Prioritise passkeys when phishing, credential stuffing, or remote account takeover would create outsized business risk, especially for privileged, frontline, or shared-device users. They are most valuable where the organisation wants to reduce dependence on passwords without sacrificing usability. The strongest use cases are the ones where secret reuse has already become a liability.
Why This Matters for Security Teams
Authentication upgrades are not equal in risk reduction. Passkeys matter most when the business is exposed to phishing, credential stuffing, or replay attacks that target accounts with real operational power. That is especially true for privileged users, customer support staff, executives, and anyone working from shared or unmanaged devices. Unlike password resets or MFA prompts, passkeys remove the reusable secret that attackers most often abuse.
This is why the question is less about user convenience and more about attack path removal. If a team is still relying on passwords for high-impact accounts, it is leaving open the same failure modes seen in Schneider Electric credentials breach class incidents, where exposed credentials become an access pivot. NIST’s NIST Cybersecurity Framework 2.0 also reinforces that identity controls should be selected based on material risk, not technology fashion.

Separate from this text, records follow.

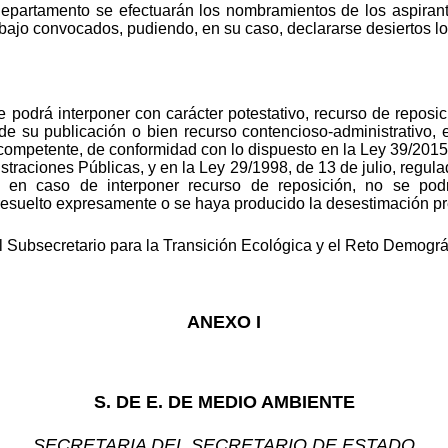
Departamento se efectuarán los nombramientos de los aspira
ajo convocados, pudiendo, en su caso, declararse desiertos lo
se podrá interponer con carácter potestativo, recurso de repos
de su publicación o bien recurso contencioso-administrativo,
l competente, de conformidad con lo dispuesto en la Ley 39/2015
traciones Públicas, y en la Ley 29/1998, de 13 de julio, regula
ue en caso de interponer recurso de reposición, no se pod
 resuelto expresamente o se haya producido la desestimación p
 Subsecretario para la Transición Ecológica y el Reto Demográ
ANEXO I
S. DE E. DE MEDIO AMBIENTE
SECRETARIA DEL SECRETARIO DE ESTADO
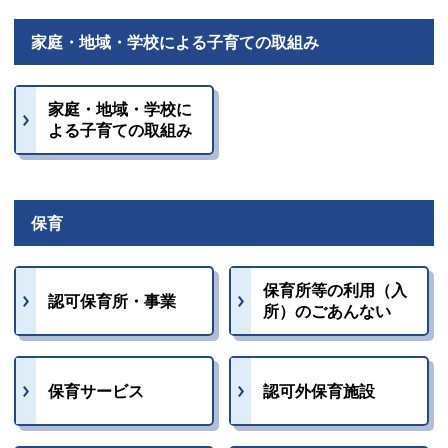
家庭・地域・学校による子育ての取組み
家庭・地域・学校に
よる子育ての取組み
保育
保育所等の利用（入
認可保育所・事業
所）のごあんない
保育サービス
認可外保育施設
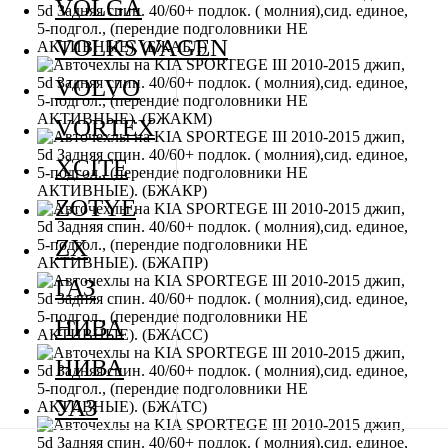
VOLGA
VOLKSWAGEN
VOLVO
VORTEX
XCITE
ZOTYE
ZX
ГАЗ
НИВА
НИВА
УАЗ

In practice, many security teams discover their weakest authentication path only after a phishing-led account takeover has already turned into lateral movement or fraud.
How It Works in Practice
Passkeys should be prioritised where they can eliminate the most dangerous authentication dependency first. The core gain is cryptographic, phishing-resistant authentication that binds login to the user’s device or authenticator rather than to a memorisable secret. That means there is no password database to steal and no shared secret to reuse across services. For many organisations, the best rollout starts with accounts that combine high privilege and high exposure, then extends to the broad user base once the operating model is stable.
Security teams usually evaluate the following conditions together:
- Whether the account is exposed to remote login from untrusted networks.
- Whether the user is a frequent phishing target or performs sensitive approvals.
- Whether the role uses shared devices, mobile workflows, or frontline access.
- Whether legacy MFA still depends on push approval, SMS, or one-time codes that can be phished or relayed.
Passkeys are strongest when paired with conditional access, device posture checks, and account recovery processes that do not reintroduce weak fallback paths. They also work best when the organisation reduces password use consistently, rather than allowing passkeys to exist as an optional layer on top of a fragile legacy stack. NIST guidance increasingly treats phishing-resistant authentication as the better default for high-risk access, and the practical implementation pattern is to reserve passkeys for the accounts where a single compromise would have disproportionate operational impact.
That is also why teams should map passkey priority to the organisation’s own exposure patterns, including third-party access and privileged workflows documented in Ultimate Guide to NHIs; identity risk compounds when access paths are multiplied across services, vendors, and administrative roles. The guidance breaks down when legacy applications cannot support modern authenticators and the fallback process still requires passwords or weak recovery factors.
Common Variations and Edge Cases
Tighter authentication often increases rollout friction, so organisations need to balance security gain against user support overhead and application compatibility. That tradeoff is real, especially in environments with older VPNs, thin-client estates, kiosk workflows, or regulated recovery procedures.
Best practice is evolving on how far passkeys should go in mixed environments. Current guidance suggests prioritising them first for accounts where phishing resistance matters most, then expanding once recovery, enrollment, and device binding are reliable. For example, executives and administrators usually justify immediate rollout, while high-volume temporary workers may need a different adoption path if device management is weak.
Passkeys are not a complete answer when an organisation still has:
- poor identity proofing during account recovery,
- shared credentials hidden behind legacy authentication gateways,
- unsupported systems that force password fallback, or
- service workflows that rely on machine credentials rather than human login.
That last point matters because some authentication decisions are really workload identity decisions, not human login decisions, and those should be handled separately. For human access, passkeys should be treated as a strong default for risk-prone accounts, not as a universal fix for every identity problem. They deliver the most value when they replace the very secret an attacker would otherwise steal and reuse.
Standards & Framework Alignment
This section maps relevant standards and security frameworks to the operational risks and controls described in this guidance.
OWASP Non-Human Identity Top 10 address the attack and risk surface, while NIST CSF 2.0 and NIST SP 800-63 set the governance and control requirements practitioners need to meet.
| Framework | Control / Reference | Relevance |
|---|---|---|
| NIST CSF 2.0 | PR.AA-01 | Authentication strength should match account risk and exposure. |
| OWASP Non-Human Identity Top 10 | NHI-01 | Secret reuse and weak auth patterns are core identity exposure drivers. |
| NIST SP 800-63 | AAL2 | Passkeys align with stronger, phishing-resistant authenticator guidance. |
Replace reusable secrets on high-risk identities with phishing-resistant login and strong recovery controls.